3 Responses to “Two courtyards, two hundred camels”

  1. J. Scott Says:

    Charles, Excellent post. At the recommendation of one of the LinkedIn guys, last night I started Booker’s, The Seven Basic Plots, Why We Tell Stories. So far, the title is shaping up to be one of the best books I’ve read. Shah is on my list; thanks again for the recommendation.
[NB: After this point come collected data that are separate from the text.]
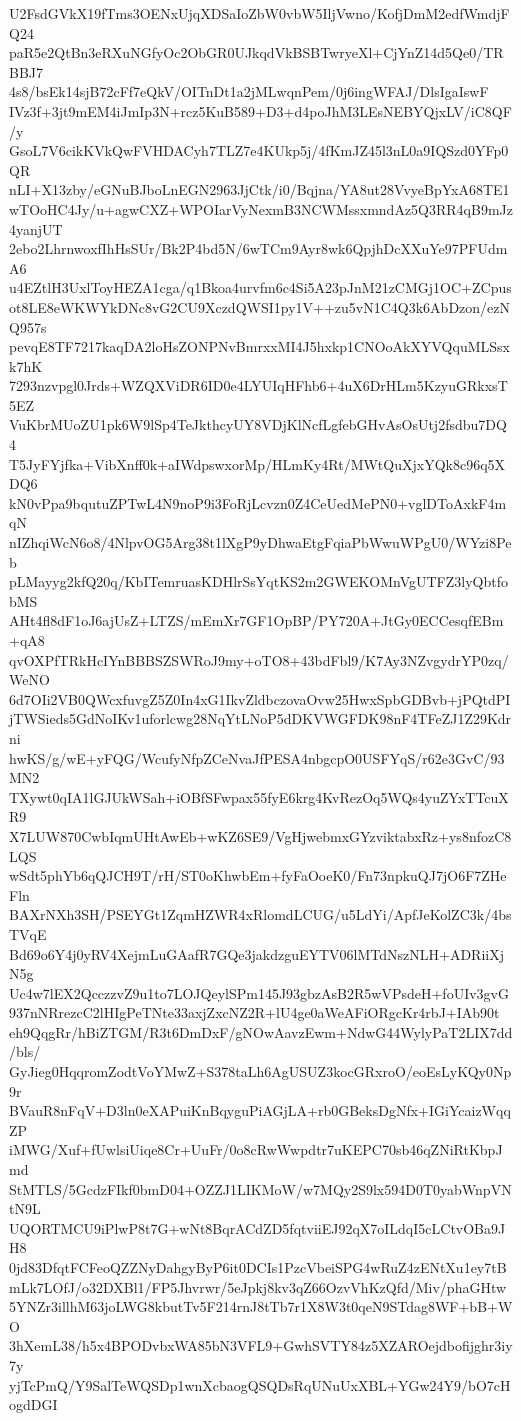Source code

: U2FsdGVkX19fTms3OENxUjqXDSaIoZbW0vbW5IljVwno/KofjDmM2edfWmdjFQ24
paR5e2QtBn3eRXuNGfyOc2ObGR0UJkqdVkBSBTwryeXl+CjYnZ14d5Qe0/TRBBJ7
4s8/bsEk14sjB72cFf7eQkV/OITnDt1a2jMLwqnPem/0j6ingWFAJ/DlsIgaIswF
IVz3f+3jt9mEM4iJmIp3N+rcz5KuB589+D3+d4poJhM3LEsNEBYQjxLV/iC8QF/y
GsoL7V6cikKVkQwFVHDACyh7TLZ7e4KUkp5j/4fKmJZ45l3nL0a9IQSzd0YFp0QR
nLI+X13zby/eGNuBJboLnEGN2963JjCtk/i0/Bqjna/YA8ut28VvyeBpYxA68TE1
wTOoHC4Jy/u+agwCXZ+WPOIarVyNexmB3NCWMssxmndAz5Q3RR4qB9mJz4yanjUT
2ebo2LhrnwoxfIhHsSUr/Bk2P4bd5N/6wTCm9Ayr8wk6QpjhDcXXuYe97PFUdmA6
u4EZtlH3UxlToyHEZA1cga/q1Bkoa4urvfm6c4Si5A23pJnM21zCMGj1OC+ZCpus
ot8LE8eWKWYkDNc8vG2CU9XczdQWSI1py1V++zu5vN1C4Q3k6AbDzon/ezNQ957s
pevqE8TF7217kaqDA2loHsZONPNvBmrxxMI4J5hxkp1CNOoAkXYVQquMLSsxk7hK
7293nzvpgl0Jrds+WZQXViDR6ID0e4LYUIqHFhb6+4uX6DrHLm5KzyuGRkxsT5EZ
VuKbrMUoZU1pk6W9lSp4TeJkthcyUY8VDjKlNcfLgfebGHvAsOsUtj2fsdbu7DQ4
T5JyFYjfka+VibXnff0k+aIWdpswxorMp/HLmKy4Rt/MWtQuXjxYQk8c96q5XDQ6
kN0vPpa9bqutuZPTwL4N9noP9i3FoRjLcvzn0Z4CeUedMePN0+vglDToAxkF4mqN
nIZhqiWcN6o8/4NlpvOG5Arg38t1lXgP9yDhwaEtgFqiaPbWwuWPgU0/WYzi8Peb
pLMayyg2kfQ20q/KbITemruasKDHlrSsYqtKS2m2GWEKOMnVgUTFZ3lyQbtfobMS
AHt4fl8dF1oJ6ajUsZ+LTZS/mEmXr7GF1OpBP/PY720A+JtGy0ECCesqfEBm+qA8
qvOXPfTRkHcIYnBBBSZSWRoJ9my+oTO8+43bdFbl9/K7Ay3NZvgydrYP0zq/WeNO
6d7OIi2VB0QWcxfuvgZ5Z0In4xG1IkvZldbczovaOvw25HwxSpbGDBvb+jPQtdPI
jTWSieds5GdNoIKv1uforlcwg28NqYtLNoP5dDKVWGFDK98nF4TFeZJ1Z29Kdrni
hwKS/g/wE+yFQG/WcufyNfpZCeNvaJfPESA4nbgcpO0USFYqS/r62e3GvC/93MN2
TXywt0qIA1lGJUkWSah+iOBfSFwpax55fyE6krg4KvRezOq5WQs4yuZYxTTcuXR9
X7LUW870CwbIqmUHtAwEb+wKZ6SE9/VgHjwebmxGYzviktabxRz+ys8nfozC8LQS
wSdt5phYb6qQJCH9T/rH/ST0oKhwbEm+fyFaOoeK0/Fn73npkuQJ7jO6F7ZHeFln
BAXrNXh3SH/PSEYGt1ZqmHZWR4xRlomdLCUG/u5LdYi/ApfJeKolZC3k/4bsTVqE
Bd69o6Y4j0yRV4XejmLuGAafR7GQe3jakdzguEYTV06lMTdNszNLH+ADRiiXjN5g
Uc4w7lEX2QcczzvZ9u1to7LOJQeylSPm145J93gbzAsB2R5wVPsdeH+foUIv3gvG
937nNRrezcC2lHIgPeTNte33axjZxcNZ2R+lU4ge0aWeAFiORgcKr4rbJ+IAb90t
eh9QqgRr/hBiZTGM/R3t6DmDxF/gNOwAavzEwm+NdwG44WylyPaT2LIX7dd/bls/
GyJieg0HqqromZodtVoYMwZ+S378taLh6AgUSUZ3kocGRxroO/eoEsLyKQy0Np9r
BVauR8nFqV+D3ln0eXAPuiKnBqyguPiAGjLA+rb0GBeksDgNfx+IGiYcaizWqqZP
iMWG/Xuf+fUwlsiUiqe8Cr+UuFr/0o8cRwWwpdtr7uKEPC70sb46qZNiRtKbpJmd
StMTLS/5GcdzFIkf0bmD04+OZZJ1LIKMoW/w7MQy2S9lx594D0T0yabWnpVNtN9L
UQORTMCU9iPlwP8t7G+wNt8BqrACdZD5fqtviiEJ92qX7oILdqI5cLCtvOBa9JH8
0jd83DfqtFCFeoQZZNyDahgyByP6it0DCIs1PzcVbeiSPG4wRuZ4zENtXu1ey7tB
mLk7LOfJ/o32DXBl1/FP5Jhvrwr/5eJpkj8kv3qZ66OzvVhKzQfd/Miv/phaGHtw
5YNZr3illhM63joLWG8kbutTv5F214rnJ8tTb7r1X8W3t0qeN9STdag8WF+bB+WO
3hXemL38/h5x4BPODvbxWA85bN3VFL9+GwhSVTY84z5XZAROejdbofijghr3iy7y
yjTcPmQ/Y9SalTeWQSDp1wnXcbaogQSQDsRqUNuUxXBL+YGw24Y9/bO7cHogdDGI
  2. Charles Cameron Says:

    Thanks, Scott:
    .
    I wonder how many in the IC have taken note of the fact that Hakim Bey, the writer who came up with the Temporary Autonomous Zone (copyright 1985, 1991) — a concept which John Robb for instance considers useful — did so while researching and writing about the Barbary Corsairs and the Assassins, ie Islamic piracy and terror… and that he is also the author of such books as Scandal: Essays in Islamic Heresy and Sacred Drift: Essays on the Margins of Islam, and The Drunken Universe: An Anthology of Persian Sufi Poetry and Pirate Utopias: Moorish Corsairs and European Renegadoes.
    .
    He’s a perplexing and troubling man, but with seams of arcane scholarship and flashes of insight that are worth mining.

  3. J. Scott Says:

    Charles, At this rate, I’ll be "booked" into 2012:)) Of note, Booker, in the aforementioned reference, used Sophocles is a method similar yours recently at LinkedIn. He didn’t take it to the extreme end, but he deftly connects the dots of the thread from then until now..As for your question, I’m guessing a precious few have taken the time necessary to have the depth you mention.